Posibles personajes
Entre los estantes de la librería y los corrales efímeros de la gran Feria del Libro de Madrid, en el parque se cruzan posibles personajes para el cuento de mañana, la columna de hoy o la próxima novela
La dama que entra a la librería arrastrando una lánguida correa sin perrito y el malabarista de versos que se instala en el Parque de El Retiro con una vieja máquina de escribir para cocinar poemas al instante; el niño que se ríe en la sección de literatura infantil porque he confundido su nombre con Godofredo y la musa escultural que pasa por todas las casetas de la Feria del Libro en bu...
La dama que entra a la librería arrastrando una lánguida correa sin perrito y el malabarista de versos que se instala en el Parque de El Retiro con una vieja máquina de escribir para cocinar poemas al instante; el niño que se ríe en la sección de literatura infantil porque he confundido su nombre con Godofredo y la musa escultural que pasa por todas las casetas de la Feria del Libro en busca de un espejo.
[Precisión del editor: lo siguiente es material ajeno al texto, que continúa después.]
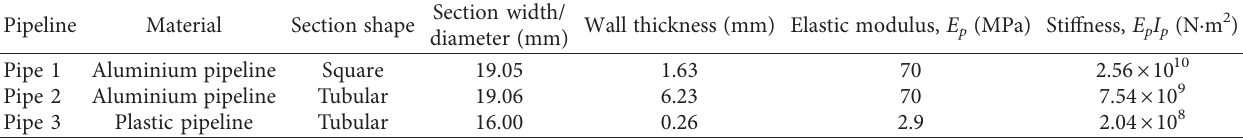
Table 5: Pipeline parameters used in the centrifuge model tests.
Entre los estantes de la librería y los corrales efímeros de la gran feria en el parque se cruzan posibles personajes para el cuento de mañana, la columna de hoy o la próxima novela.
A lo lejos, por la acalorada calle del Príncipe de Vergara me viene de frente el neurótico enloquecido que deambula convencido de que todo —absolutamente todo— es una mentira y ha de toparse con Ella de E mayúscula: mujer que nunca miente y acodado en un bar, son vistos desde una ventana por el envejecido pillo de rostro arrugado y dentadura de marinero con escorbuto que se imagina capaz de ligar con voz de tabaco negro en época de vapores con sabor de grosella. Vuelvo la vista y una anciana de melena larga se carcajea ante mis zapatos anacrónicos y me confiesa que el payaso que pide limosna en la esquina, el de la cara pintada y peluca de colores, fue en realidad gerente de un banco notable hasta que una investigación por fraude lo mandó directamente al manicomio de donde lo dejaron salir en pleno confinamiento del virus pasado.
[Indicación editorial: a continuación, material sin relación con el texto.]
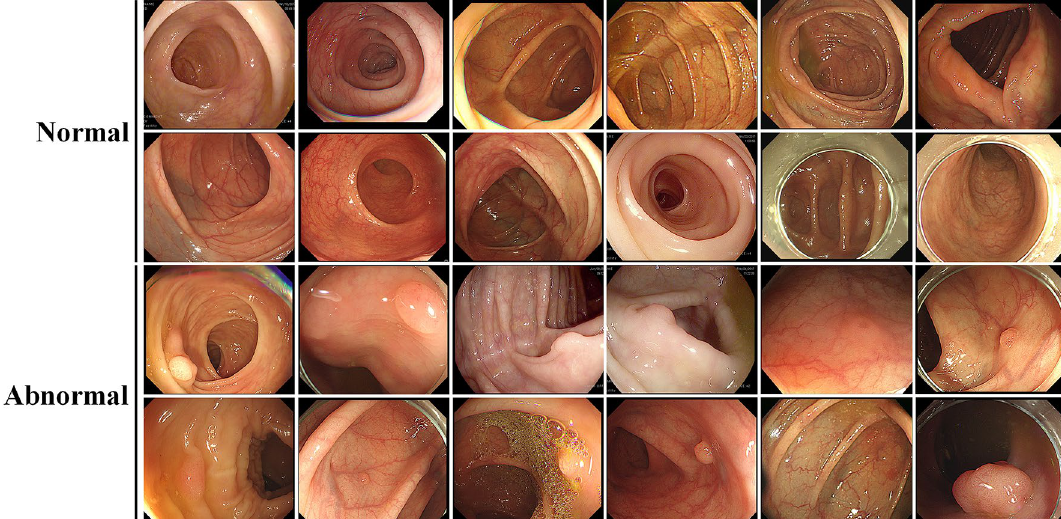
Figure 1. Samples of colonocopy images used in the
Dos mujeres se besan llorando bajo la lluvia en este bendecido Madrid, aun sin puyas o trincheras a la vista, y en sus pechos se confunden las letrillas de poemas que van impresos en sus diminutas camisetas de algodón; un fantasma va recogiendo papeles sueltos en las veredas arenosas del parque y ha de encuadernarlas en la caseta de los Libros Imposibles, donde firma Kafka luego de Zweig, Rulfo y Lennon en persona. Por encima de todos vuela la abuela de los globos que aterriza en la librería al filo del cierre para perfumar algunos párrafos con el aliento de su memoria y en la esquina de los estantes que forman el triángulo de la intriga —allí, donde hace ángulo recto la esquina feliz de la librería—intenta esconderse el inmenso lector de todo lo ruso, con jazmines a sus pies y un témpano de hielo siberiano que parece haberse derretido de un novelón de 700 páginas.
Sobre la mesa, la belleza grosera de tan belleza de una orquídea se queda flotando en páginas sueltas, como presencia de un sabio y una niña descubre que la trastienda se abre directamente al camino amarillo que conduce —a todas horas— a El Retiro como continuidad de los parques, senderos que se bifurcan y libros de colores. Taxis de papel periódico y la niña Lucía que flota en el cielo entre diamantes trazan la escalera al cielo por donde bajan en pasos sincronizados los bardos del pretérito, el cisne dramaturgo y Cervantes con una mano envuelta en terciopelo mientras la inglesa delgadísima se recuesta en la cama de un riachuelo para leer bajo el agua sus propios ensayos en libertad. Pinta papeles un niño en carrito mientras su madre soltera se queda leyendo la página que marcó hace apenas un lustro sin saber que del otro lado de la ciudad, sale de la librería el padre de su hijo enamorado de un hombre que parece Emiliano Zapata.
Miles de lectores conforman los ríos de viandantes con bolsos al hombro que van llenándose de ediciones anheladas y regalos retrasados. Los famosos autores de las firmas se hinchan con el largo de las filas que se forman para unos instantes del milagro indescriptible donde el creador de historias mira directamente a los ojos variables de quien puso la otra mitad de su novela o la sustancia del cuento o la razón del verso o la hora exacta de la crónica donde lo imaginado se vuelve lectura en el preciso instante en que se vierte la tinta de una vieja estilográfica que boga entre un parque inmenso de hojas sueltas y una librería entrañable de aroma antiguo en búsqueda incesante de posibles personajes.